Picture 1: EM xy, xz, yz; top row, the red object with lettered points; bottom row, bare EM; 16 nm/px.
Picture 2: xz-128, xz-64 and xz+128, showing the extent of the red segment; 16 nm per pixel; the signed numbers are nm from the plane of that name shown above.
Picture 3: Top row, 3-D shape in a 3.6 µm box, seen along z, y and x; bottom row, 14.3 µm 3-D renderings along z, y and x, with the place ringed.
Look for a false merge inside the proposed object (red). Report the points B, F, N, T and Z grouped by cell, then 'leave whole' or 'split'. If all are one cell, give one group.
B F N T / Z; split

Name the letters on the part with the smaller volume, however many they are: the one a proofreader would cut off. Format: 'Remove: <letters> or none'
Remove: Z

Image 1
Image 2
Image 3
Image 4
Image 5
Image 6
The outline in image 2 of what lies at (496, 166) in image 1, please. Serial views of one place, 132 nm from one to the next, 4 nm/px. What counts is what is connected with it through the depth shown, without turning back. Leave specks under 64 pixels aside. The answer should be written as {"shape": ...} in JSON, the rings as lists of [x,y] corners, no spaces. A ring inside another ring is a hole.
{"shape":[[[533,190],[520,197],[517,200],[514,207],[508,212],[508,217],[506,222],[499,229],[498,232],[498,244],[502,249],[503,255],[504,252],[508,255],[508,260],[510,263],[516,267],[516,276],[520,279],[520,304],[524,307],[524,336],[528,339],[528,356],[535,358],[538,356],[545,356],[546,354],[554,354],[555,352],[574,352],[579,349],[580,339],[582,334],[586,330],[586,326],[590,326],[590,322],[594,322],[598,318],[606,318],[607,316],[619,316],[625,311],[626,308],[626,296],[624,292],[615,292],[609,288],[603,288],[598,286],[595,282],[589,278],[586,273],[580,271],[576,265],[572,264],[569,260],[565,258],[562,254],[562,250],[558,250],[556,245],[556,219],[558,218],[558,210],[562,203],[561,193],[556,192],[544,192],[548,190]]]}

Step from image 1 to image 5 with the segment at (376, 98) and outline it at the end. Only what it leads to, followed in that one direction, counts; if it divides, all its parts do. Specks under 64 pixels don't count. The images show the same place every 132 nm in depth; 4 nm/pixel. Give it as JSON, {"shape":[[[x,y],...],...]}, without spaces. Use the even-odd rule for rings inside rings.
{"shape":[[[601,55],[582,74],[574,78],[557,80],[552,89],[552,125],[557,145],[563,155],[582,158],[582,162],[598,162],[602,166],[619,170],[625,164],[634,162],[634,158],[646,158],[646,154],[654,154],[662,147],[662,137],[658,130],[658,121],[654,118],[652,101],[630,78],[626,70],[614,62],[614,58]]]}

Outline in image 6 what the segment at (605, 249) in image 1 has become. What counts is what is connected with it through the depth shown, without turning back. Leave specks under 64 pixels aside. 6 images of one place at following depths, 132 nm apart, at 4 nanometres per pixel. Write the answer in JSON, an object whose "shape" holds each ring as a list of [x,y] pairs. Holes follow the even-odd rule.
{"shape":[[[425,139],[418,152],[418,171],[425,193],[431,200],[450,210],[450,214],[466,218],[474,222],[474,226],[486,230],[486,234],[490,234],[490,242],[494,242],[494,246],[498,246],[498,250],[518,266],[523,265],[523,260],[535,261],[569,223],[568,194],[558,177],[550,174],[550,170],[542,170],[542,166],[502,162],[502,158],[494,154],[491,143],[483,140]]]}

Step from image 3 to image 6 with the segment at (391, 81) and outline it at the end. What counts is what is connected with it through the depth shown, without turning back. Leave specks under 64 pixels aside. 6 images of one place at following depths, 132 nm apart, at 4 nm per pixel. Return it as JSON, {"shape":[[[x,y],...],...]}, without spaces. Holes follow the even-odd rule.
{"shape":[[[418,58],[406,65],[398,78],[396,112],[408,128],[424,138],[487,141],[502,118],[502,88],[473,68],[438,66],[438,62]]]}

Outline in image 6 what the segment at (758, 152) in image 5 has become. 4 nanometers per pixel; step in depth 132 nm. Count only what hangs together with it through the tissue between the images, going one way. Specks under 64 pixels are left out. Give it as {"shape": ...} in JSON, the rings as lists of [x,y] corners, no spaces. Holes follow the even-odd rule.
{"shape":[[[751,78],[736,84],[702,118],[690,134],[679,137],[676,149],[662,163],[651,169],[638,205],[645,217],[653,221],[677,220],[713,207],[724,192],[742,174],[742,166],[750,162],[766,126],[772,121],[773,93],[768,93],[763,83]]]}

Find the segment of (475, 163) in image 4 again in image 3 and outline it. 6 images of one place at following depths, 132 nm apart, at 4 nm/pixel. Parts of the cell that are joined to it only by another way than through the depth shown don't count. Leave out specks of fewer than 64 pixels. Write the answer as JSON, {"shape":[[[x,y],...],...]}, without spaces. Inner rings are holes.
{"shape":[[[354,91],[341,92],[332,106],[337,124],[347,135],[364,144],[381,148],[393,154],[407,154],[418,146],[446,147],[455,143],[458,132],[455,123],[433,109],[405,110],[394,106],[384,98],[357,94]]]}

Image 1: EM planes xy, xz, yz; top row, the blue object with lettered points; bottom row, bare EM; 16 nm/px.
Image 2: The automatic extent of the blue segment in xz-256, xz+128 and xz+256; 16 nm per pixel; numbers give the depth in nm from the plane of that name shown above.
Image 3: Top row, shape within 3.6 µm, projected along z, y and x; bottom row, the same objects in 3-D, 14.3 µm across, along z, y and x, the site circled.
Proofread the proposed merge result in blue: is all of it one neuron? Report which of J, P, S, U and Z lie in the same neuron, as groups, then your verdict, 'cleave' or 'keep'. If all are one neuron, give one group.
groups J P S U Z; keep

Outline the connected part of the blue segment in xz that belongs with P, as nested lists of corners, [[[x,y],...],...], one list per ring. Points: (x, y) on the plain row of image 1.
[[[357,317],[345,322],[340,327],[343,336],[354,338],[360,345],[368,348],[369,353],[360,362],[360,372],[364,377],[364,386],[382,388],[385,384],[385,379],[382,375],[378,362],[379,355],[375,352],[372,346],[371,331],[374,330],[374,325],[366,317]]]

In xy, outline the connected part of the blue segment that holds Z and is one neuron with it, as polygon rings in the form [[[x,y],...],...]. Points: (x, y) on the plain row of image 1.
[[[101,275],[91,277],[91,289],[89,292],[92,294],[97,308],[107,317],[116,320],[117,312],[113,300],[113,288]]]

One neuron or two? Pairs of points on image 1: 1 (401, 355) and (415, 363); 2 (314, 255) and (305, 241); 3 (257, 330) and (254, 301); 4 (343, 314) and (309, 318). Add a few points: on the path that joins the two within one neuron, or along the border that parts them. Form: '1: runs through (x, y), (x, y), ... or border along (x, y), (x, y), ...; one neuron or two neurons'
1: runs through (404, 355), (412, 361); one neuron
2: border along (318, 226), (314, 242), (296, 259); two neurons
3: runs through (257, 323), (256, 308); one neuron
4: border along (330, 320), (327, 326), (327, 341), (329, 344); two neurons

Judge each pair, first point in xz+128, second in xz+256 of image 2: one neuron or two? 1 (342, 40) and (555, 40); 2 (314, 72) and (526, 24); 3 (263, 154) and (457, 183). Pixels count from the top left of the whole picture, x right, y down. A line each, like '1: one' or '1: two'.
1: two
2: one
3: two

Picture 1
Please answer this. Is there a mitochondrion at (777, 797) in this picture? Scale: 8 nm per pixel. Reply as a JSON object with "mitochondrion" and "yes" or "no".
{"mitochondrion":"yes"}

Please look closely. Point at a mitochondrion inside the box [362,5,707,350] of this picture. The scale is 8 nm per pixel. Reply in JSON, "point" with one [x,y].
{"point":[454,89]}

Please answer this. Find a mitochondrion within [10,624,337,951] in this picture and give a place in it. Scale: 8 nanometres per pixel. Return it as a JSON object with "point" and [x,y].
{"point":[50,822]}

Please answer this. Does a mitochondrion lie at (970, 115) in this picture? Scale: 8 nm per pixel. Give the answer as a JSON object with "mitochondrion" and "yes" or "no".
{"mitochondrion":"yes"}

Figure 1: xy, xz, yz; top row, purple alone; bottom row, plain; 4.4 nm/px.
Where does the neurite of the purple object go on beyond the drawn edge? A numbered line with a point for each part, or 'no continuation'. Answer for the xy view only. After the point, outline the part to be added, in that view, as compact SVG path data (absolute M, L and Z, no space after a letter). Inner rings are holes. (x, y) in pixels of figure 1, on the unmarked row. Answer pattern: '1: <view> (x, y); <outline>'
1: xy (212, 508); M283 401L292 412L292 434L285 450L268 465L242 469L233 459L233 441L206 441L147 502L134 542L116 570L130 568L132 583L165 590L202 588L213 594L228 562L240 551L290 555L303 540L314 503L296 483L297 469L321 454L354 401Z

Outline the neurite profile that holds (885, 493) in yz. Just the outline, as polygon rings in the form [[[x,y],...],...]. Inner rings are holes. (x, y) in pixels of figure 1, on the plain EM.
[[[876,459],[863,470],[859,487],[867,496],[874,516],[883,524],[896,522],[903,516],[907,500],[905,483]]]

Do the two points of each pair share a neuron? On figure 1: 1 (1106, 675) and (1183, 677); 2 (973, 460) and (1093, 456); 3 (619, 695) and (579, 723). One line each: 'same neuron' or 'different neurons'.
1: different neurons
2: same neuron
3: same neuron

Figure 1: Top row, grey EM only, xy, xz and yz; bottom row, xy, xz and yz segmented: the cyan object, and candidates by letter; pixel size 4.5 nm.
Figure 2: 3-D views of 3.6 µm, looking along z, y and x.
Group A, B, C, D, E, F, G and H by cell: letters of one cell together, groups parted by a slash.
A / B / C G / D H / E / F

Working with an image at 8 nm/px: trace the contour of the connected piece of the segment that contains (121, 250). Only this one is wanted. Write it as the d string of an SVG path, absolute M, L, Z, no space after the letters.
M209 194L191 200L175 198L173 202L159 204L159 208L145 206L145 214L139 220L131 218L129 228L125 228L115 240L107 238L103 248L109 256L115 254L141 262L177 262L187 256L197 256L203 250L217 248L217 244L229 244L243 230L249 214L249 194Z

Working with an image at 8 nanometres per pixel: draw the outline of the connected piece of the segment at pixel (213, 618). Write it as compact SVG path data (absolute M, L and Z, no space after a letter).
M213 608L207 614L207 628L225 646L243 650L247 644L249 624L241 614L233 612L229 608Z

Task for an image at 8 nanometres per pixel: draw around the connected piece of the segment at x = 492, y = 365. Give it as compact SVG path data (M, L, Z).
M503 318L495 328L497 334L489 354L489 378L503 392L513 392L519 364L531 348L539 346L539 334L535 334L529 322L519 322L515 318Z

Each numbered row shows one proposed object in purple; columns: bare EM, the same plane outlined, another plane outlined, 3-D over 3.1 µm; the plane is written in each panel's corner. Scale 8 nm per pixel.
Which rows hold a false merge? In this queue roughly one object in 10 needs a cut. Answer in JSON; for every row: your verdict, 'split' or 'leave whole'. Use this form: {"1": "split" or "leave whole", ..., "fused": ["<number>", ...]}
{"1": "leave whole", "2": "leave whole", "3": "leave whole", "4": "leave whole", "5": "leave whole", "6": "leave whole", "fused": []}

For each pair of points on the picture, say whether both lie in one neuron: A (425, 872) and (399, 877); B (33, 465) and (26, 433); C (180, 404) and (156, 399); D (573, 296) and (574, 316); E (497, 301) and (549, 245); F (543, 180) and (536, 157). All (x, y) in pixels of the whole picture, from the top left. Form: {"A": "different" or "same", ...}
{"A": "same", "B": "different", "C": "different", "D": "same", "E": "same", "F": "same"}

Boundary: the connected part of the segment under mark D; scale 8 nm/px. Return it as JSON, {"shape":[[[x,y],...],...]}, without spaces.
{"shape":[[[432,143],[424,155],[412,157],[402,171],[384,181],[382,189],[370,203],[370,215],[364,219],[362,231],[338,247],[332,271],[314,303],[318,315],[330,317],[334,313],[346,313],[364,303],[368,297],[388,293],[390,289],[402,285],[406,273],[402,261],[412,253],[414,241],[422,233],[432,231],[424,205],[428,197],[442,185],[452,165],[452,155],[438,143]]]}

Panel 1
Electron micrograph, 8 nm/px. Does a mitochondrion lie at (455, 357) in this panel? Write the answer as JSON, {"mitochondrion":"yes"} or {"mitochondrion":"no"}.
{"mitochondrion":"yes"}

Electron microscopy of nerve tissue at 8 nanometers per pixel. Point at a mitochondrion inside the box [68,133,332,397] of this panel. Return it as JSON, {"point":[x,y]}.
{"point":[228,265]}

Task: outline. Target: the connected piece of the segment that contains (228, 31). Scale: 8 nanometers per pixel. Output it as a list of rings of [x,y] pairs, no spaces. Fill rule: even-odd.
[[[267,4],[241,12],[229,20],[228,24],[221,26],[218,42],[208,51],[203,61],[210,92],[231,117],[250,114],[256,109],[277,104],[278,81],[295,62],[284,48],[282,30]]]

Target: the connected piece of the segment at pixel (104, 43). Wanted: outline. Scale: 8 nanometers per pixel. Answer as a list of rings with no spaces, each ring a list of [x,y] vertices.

------------------------------------

Task directions — Set down exactly the lines that begin with the one containing "For each pair" and end with the last line above, and no others.

Answer space —
For each pair of points on the picture, say whether both lie in one neuron: A (425, 872) and (399, 877); B (33, 465) and (26, 433); C (180, 404) and (156, 399); D (573, 296) and (574, 316); E (497, 301) and (549, 245); F (543, 180) and (536, 157). All (x, y) in pixels of the whole picture, from the top left. Form: {"A": "different" or "same", ...}
{"A": "same", "B": "different", "C": "different", "D": "same", "E": "same", "F": "same"}

Boundary: the connected part of the segment under mark D; scale 8 nm/px. Return it as JSON, {"shape":[[[x,y],...],...]}, without spaces.
{"shape":[[[432,143],[424,155],[412,157],[402,171],[384,181],[382,189],[370,203],[370,215],[364,219],[362,231],[338,247],[332,271],[314,303],[318,315],[330,317],[334,313],[346,313],[364,303],[368,297],[388,293],[390,289],[402,285],[406,273],[402,261],[412,253],[414,241],[422,233],[432,231],[424,205],[428,197],[442,185],[452,165],[452,155],[438,143]]]}

Panel 1
Electron micrograph, 8 nm/px. Does a mitochondrion lie at (455, 357) in this panel? Write the answer as JSON, {"mitochondrion":"yes"} or {"mitochondrion":"no"}.
{"mitochondrion":"yes"}

Electron microscopy of nerve tissue at 8 nanometers per pixel. Point at a mitochondrion inside the box [68,133,332,397] of this panel. Return it as JSON, {"point":[x,y]}.
{"point":[228,265]}

Task: outline. Target: the connected piece of the segment that contains (228, 31). Scale: 8 nanometers per pixel. Output it as a list of rings of [x,y] pairs, no spaces. Fill rule: even-odd.
[[[267,4],[241,12],[229,20],[228,24],[221,26],[218,42],[208,51],[203,61],[210,92],[231,117],[250,114],[256,109],[277,104],[278,81],[295,62],[284,48],[282,30]]]

Target: the connected piece of the segment at pixel (104, 43). Wanted: outline. Scale: 8 nanometers per pixel. Answer as a list of rings with no spaces, each ring a list of [x,y] vertices.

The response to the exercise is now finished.